Switch every "absolute pixels" in the items below to "absolute pixel units", and reproduce the items with nothing else changed.
## Start Records supplied
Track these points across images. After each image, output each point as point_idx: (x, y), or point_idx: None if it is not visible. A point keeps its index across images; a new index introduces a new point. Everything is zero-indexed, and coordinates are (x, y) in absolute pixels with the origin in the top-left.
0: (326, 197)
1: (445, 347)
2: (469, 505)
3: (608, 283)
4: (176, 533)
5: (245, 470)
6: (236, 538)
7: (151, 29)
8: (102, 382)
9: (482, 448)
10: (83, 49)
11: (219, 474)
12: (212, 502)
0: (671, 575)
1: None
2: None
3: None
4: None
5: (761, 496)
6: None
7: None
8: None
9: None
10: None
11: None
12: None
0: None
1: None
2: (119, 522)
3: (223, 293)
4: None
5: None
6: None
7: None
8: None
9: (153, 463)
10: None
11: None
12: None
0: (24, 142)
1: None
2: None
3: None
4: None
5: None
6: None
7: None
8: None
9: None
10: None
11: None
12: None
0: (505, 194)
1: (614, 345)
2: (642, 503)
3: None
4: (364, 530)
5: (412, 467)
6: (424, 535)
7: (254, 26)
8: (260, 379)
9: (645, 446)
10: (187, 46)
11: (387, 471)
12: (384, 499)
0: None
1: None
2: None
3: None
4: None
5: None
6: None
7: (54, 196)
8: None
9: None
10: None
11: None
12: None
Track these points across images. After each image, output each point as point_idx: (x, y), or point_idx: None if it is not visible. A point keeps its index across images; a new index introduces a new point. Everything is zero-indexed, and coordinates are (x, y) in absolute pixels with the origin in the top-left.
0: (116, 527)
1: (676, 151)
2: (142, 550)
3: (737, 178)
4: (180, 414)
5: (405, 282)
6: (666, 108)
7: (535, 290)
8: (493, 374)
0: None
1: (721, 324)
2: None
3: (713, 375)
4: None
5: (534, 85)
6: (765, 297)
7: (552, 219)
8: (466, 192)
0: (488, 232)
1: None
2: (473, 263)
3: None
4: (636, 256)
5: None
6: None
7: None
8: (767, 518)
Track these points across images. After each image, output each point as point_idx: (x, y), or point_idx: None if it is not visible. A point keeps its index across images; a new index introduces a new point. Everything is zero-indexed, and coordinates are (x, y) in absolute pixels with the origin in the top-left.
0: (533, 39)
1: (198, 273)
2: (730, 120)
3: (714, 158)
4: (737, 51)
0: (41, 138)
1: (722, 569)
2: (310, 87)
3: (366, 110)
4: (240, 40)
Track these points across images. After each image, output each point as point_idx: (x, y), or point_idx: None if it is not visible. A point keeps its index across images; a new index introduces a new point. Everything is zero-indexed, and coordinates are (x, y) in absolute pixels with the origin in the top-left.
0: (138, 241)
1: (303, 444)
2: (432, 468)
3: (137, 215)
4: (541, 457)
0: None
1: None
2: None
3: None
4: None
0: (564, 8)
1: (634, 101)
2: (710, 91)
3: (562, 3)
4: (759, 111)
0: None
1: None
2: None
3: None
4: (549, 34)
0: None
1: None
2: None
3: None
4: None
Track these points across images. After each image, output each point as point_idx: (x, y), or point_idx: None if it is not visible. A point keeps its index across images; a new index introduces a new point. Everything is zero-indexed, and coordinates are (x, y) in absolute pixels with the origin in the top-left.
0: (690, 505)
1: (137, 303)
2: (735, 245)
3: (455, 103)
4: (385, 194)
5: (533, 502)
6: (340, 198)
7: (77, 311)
## End Records supplied
• **Result**:
Track these points across images. After each image, output each point as point_idx: (x, y), or point_idx: None if it is not visible. A point keeps its index across images; a new index introduces a new point. Everything is zero-indexed, and coordinates are (x, y) in absolute pixel units with the origin in the top-left.
0: (326, 197)
1: (445, 347)
2: (469, 505)
3: (608, 283)
4: (176, 533)
5: (245, 470)
6: (236, 538)
7: (151, 29)
8: (102, 382)
9: (482, 448)
10: (83, 49)
11: (219, 474)
12: (212, 502)
0: (671, 575)
1: None
2: None
3: None
4: None
5: (761, 496)
6: None
7: None
8: None
9: None
10: None
11: None
12: None
0: None
1: None
2: (119, 522)
3: (223, 293)
4: None
5: None
6: None
7: None
8: None
9: (153, 463)
10: None
11: None
12: None
0: (24, 142)
1: None
2: None
3: None
4: None
5: None
6: None
7: None
8: None
9: None
10: None
11: None
12: None
0: (505, 194)
1: (614, 345)
2: (642, 503)
3: None
4: (364, 530)
5: (412, 467)
6: (424, 535)
7: (254, 26)
8: (260, 379)
9: (645, 446)
10: (187, 46)
11: (387, 471)
12: (384, 499)
0: None
1: None
2: None
3: None
4: None
5: None
6: None
7: (54, 196)
8: None
9: None
10: None
11: None
12: None
Track these points across images. After each image, output each point as point_idx: (x, y), or point_idx: None if it is not visible. A point keeps its index across images; a new index introduces a new point. Everything is zero-indexed, and coordinates are (x, y) in absolute pixel units with the origin in the top-left.
0: (116, 527)
1: (676, 151)
2: (142, 550)
3: (737, 178)
4: (180, 414)
5: (405, 282)
6: (666, 108)
7: (535, 290)
8: (493, 374)
0: None
1: (721, 324)
2: None
3: (713, 375)
4: None
5: (534, 85)
6: (765, 297)
7: (552, 219)
8: (466, 192)
0: (488, 232)
1: None
2: (473, 263)
3: None
4: (636, 256)
5: None
6: None
7: None
8: (767, 518)
Track these points across images. After each image, output each point as point_idx: (x, y), or point_idx: None if it is not visible. A point keeps its index across images; a new index introduces a new point. Everything is zero-indexed, and coordinates are (x, y) in absolute pixel units with the origin in the top-left.
0: (533, 39)
1: (198, 273)
2: (730, 120)
3: (714, 158)
4: (737, 51)
0: (41, 138)
1: (722, 569)
2: (310, 87)
3: (366, 110)
4: (240, 40)
Track these points across images. After each image, output each point as point_idx: (x, y), or point_idx: None if it is not visible. A point keeps its index across images; a new index introduces a new point. Everything is zero-indexed, and coordinates are (x, y) in absolute pixel units with the origin in the top-left.
0: (138, 241)
1: (303, 444)
2: (432, 468)
3: (137, 215)
4: (541, 457)
0: None
1: None
2: None
3: None
4: None
0: (564, 8)
1: (634, 101)
2: (710, 91)
3: (562, 3)
4: (759, 111)
0: None
1: None
2: None
3: None
4: (549, 34)
0: None
1: None
2: None
3: None
4: None
Track these points across images. After each image, output each point as point_idx: (x, y), or point_idx: None if it is not visible. A point keeps its index across images; a new index introduces a new point. Everything is zero-indexed, and coordinates are (x, y) in absolute pixel units with the origin in the top-left.
0: (690, 505)
1: (137, 303)
2: (735, 245)
3: (455, 103)
4: (385, 194)
5: (533, 502)
6: (340, 198)
7: (77, 311)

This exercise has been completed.